"It would be really weird not have it," says Dr. Joel Salinas, who has mirror-touch synesthesia

By Caitlin Keating
Updated July 30, 2015 12:05 PM

A Boston doctor was born with a skill that he never could have learned in medical school.

Dr. Joel Salinas, a neurologist at Massachusetts General Hospital, can actually physically feel his patients’ pain.

Salinas has a rare condition called mirror-touch synesthesia, which has allowed him to physically feel the pain of others since he was a child. The condition, which is believed to affect one to two percent of the population, makes people experience several senses at the same time.

“When I see people, I have a sensation of whatever touches their body on my own body as well and it’s kind of reflected as a mirror,” he told CBS.

For some, the amount of empathy and physical pain they can feel from others is overpowering.

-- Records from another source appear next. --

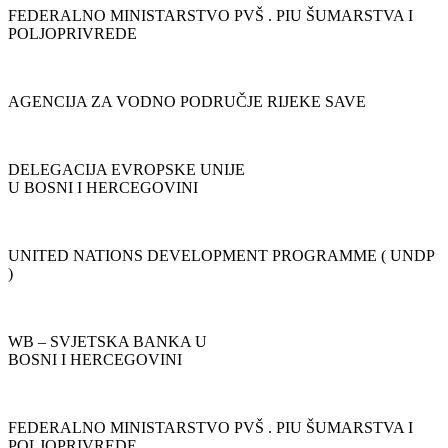
FEDERALNO MINISTARSTVO PVŠ . PIU ŠUMARSTVA I
POLJOPRIVREDE
AGENCIJA ZA VODNO PODRUČJE RIJEKE SAVE
DELEGACIJA EVROPSKE UNIJE
U BOSNI I HERCEGOVINI
UNITED NATIONS DEVELOPMENT PROGRAMME ( UNDP
)
WB – SVJETSKA BANKA U
BOSNI I HERCEGOVINI
FEDERALNO MINISTARSTVO PVŠ . PIU ŠUMARSTVA I
POLJOPRIVREDE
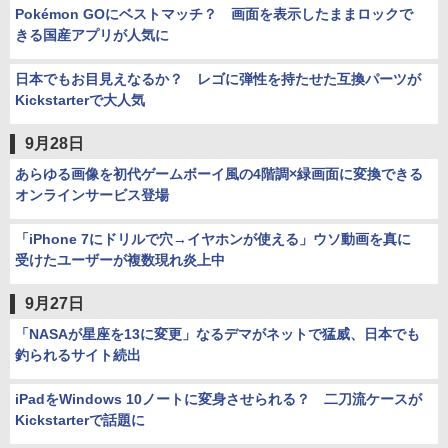
Pokémon GOにベストマッチ？ 画面を表示したままロックで
きる国産アプリが人気に
日本でもお目見えなるか？ レゴに弾性を持たせた互換パーツが
Kickstarterで大人気
9月28日
あらゆる画像を初代ゲームボーイ風の4階調×緑画面に変換できる
オンラインサービス登場
「iPhone 7にドリルで穴→イヤホンが使える」ウソ動画を真に
受けたユーザーが複数現れ炎上中
9月27日
「NASAが星座を13に変更」なるデマがネットで猛威、日本でも
釣られるサイト続出
iPadをWindows 10ノートに変身させられる？ 二刀流ケースが
Kickstarterで話題に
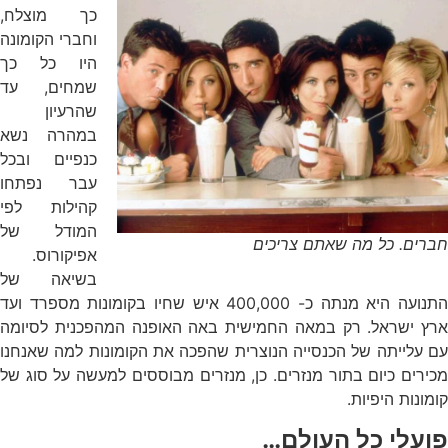
כך מוצלח,
וחברי הקומונה
היו כל כך
שמחים, עד
שהרעיון
במהרה נשא
כנפיים ובכל
עבר נפתחו
קהילות לפי
המודל של
חברים. כל מה שאתם צריכים
אפיקורוס.
בשיאה של
התנועה היא מנתה כ- 400,000 איש שחיו בקומונות מספרד ועד
ארץ ישראל. רק במאה החמישית באה האופנה המהפכנית לסיומה
עם עלייתה של הכנסייה הנוצרית שהפכה את הקומונות למה שאנחנו
מכירים כיום בתור מנזרים. כן, מנזרים מבוססים למעשה על סוג של
קומונות היפיות.
פועלי כל העולם…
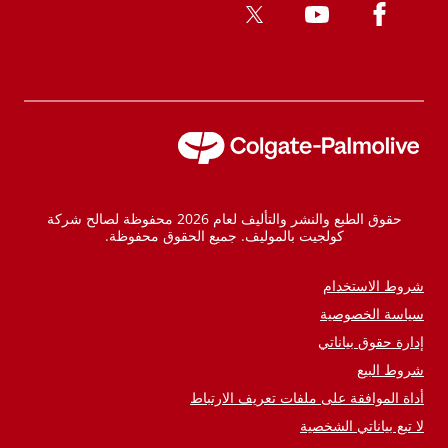
حقوق الطبع والنشر والتأليف لعام 2026 محفوظة لصالح شركة
كولجيت بالموليف. جميع الحقوق محفوظة.
شروط الاستخدام
سياسة الخصوصية
إدارة حقوق بياناتي
شروط البيع
أداة الموافقة على ملفات تعريف الارتباط
لا تبع بياناتي الشخصية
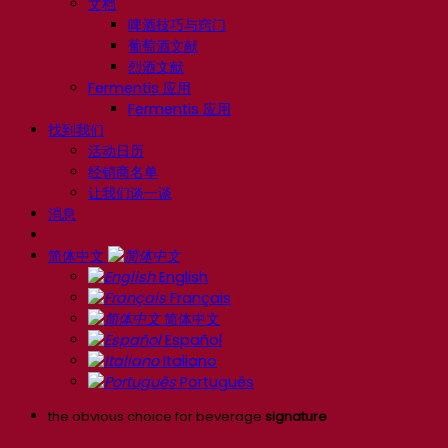
文档
啤酒技巧与窍门
葡萄酒文献
烈酒文献
Fermentis 应用
Fermentis 应用
找到我们
活动日历
经销商名单
让我们谈一谈
消息
简体中文
English
Français
简体中文
Español
Italiano
Português
the obvious choice for beverage
signature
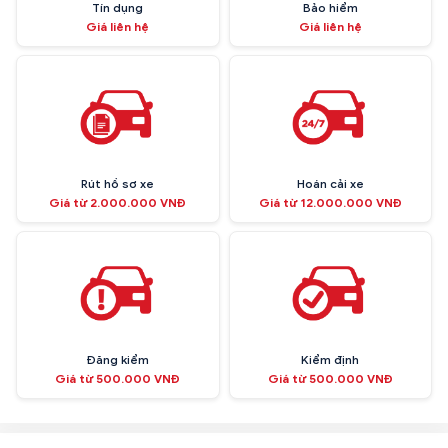
Tín dụng
Bảo hiểm
Giá liên hệ
Giá liên hệ
Rút hồ sơ xe
Hoán cải xe
Giá từ 2.000.000 VNĐ
Giá từ 12.000.000 VNĐ
Đăng kiểm
Kiểm định
Giá từ 500.000 VNĐ
Giá từ 500.000 VNĐ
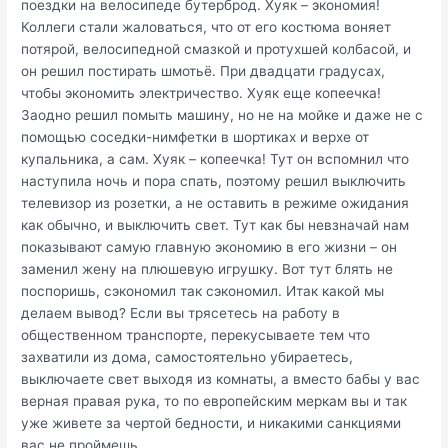
поездки на велосипеде бутерброд. Хуяк – экономия!
Коллеги стали жаловаться, что от его костюма воняет
потярой, велосипедной смазкой и протухшей колбасой, и
он решил постирать шмотьё. При двадцати градусах,
чтобы экономить электричество. Хуяк еще копеечка!
Заодно решил помыть машину, но не на мойке и даже не с
помощью соседки-нимфетки в шортиках и верхе от
купальника, а сам. Хуяк – копеечка! Тут он вспомнил что
наступила ночь и пора спать, поэтому решил выключить
телевизор из розетки, а не оставить в режиме ожидания
как обычно, и выключить свет. Тут как бы невзначай нам
показывают самую главную экономию в его жизни – он
заменил жену на плюшевую игрушку. Вот тут блять не
поспоришь, сэкономил так сэкономил. Итак какой мы
делаем вывод? Если вы трясетесь на работу в
общественном транспорте, перекусываете тем что
захватили из дома, самостоятельно убираетесь,
выключаете свет выходя из комнаты, а вместо бабы у вас
верная правая рука, то по европейским меркам вы и так
уже живете за чертой бедности, и никакими санкциями
вас не проймешь.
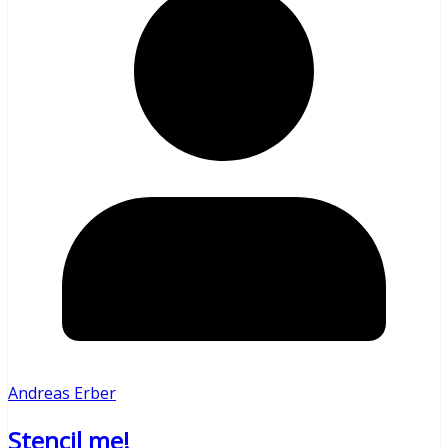
Andreas Erber
Stencil me!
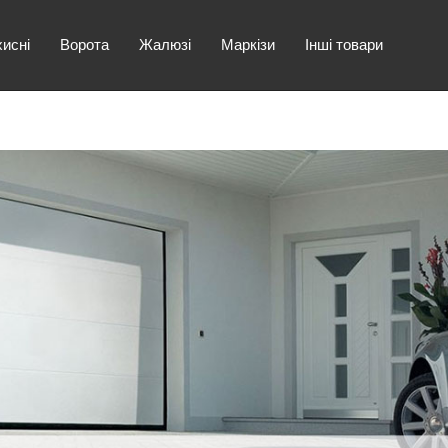
хисні
Ворота
Жалюзі
Маркізи
Інші товари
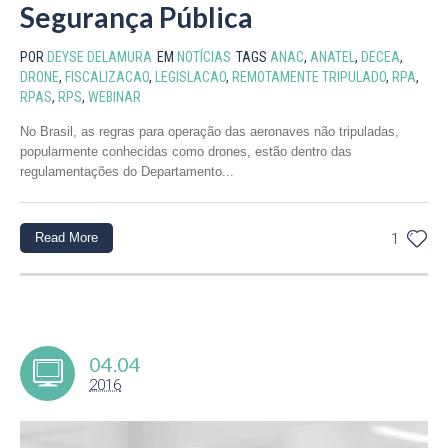
Segurança Pública
POR
DEYSE DELAMURA
EM
NOTÍCIAS
TAGS
ANAC
,
ANATEL
,
DECEA
,
DRONE
,
FISCALIZACAO
,
LEGISLACAO
,
REMOTAMENTE TRIPULADO
,
RPA
,
RPAS
,
RPS
,
WEBINAR
No Brasil, as regras para operação das aeronaves não tripuladas,
popularmente conhecidas como drones, estão dentro das
regulamentações do Departamento...
Read More
1
04.04
2016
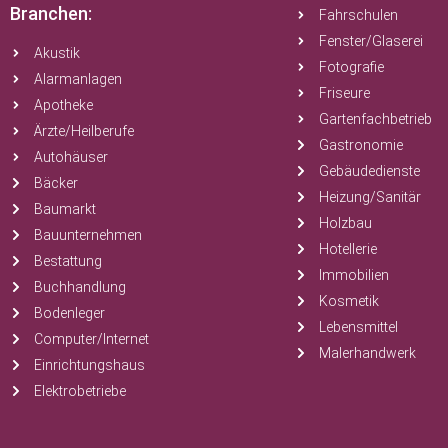
Branchen:
Fahrschulen
Fenster/Glaserei
Akustik
Fotografie
Alarmanlagen
Friseure
Apotheke
Gartenfachbetrieb
Ärzte/Heilberufe
Gastronomie
Autohäuser
Gebäudedienste
Bäcker
Heizung/Sanitär
Baumarkt
Holzbau
Bauunternehmen
Hotellerie
Bestattung
Immobilien
Buchhandlung
Kosmetik
Bodenleger
Lebensmittel
Computer/Internet
Malerhandwerk
Einrichtungshaus
Elektrobetriebe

“They’re kind of crushed by those sensations because it’s too much and it’s overwhelming,” he said. “They develop issues with anxiety and depression and essentially become shut-ins at times.”

“When I was a kid, having these experiences where I would see someone hug, I would feel the hug on myself or if I would see someone get hit, I felt the sensation on me as well,” he said.

Salinas recalled a time during medical school when a patient’s arm had to be amputated from an accident.

“I remember feeling as though my arm was dismembered and I could feel the blood,” he said.

But the condition has only helped Salinas relate to his patients.

“I think it’s empowered me to really connect with my patients,” he says. “There’s a wall that’s torn down when you feel a lot of the sensations that your patients feel as well. It’s like being aggressively put in somebody else’s shoes.”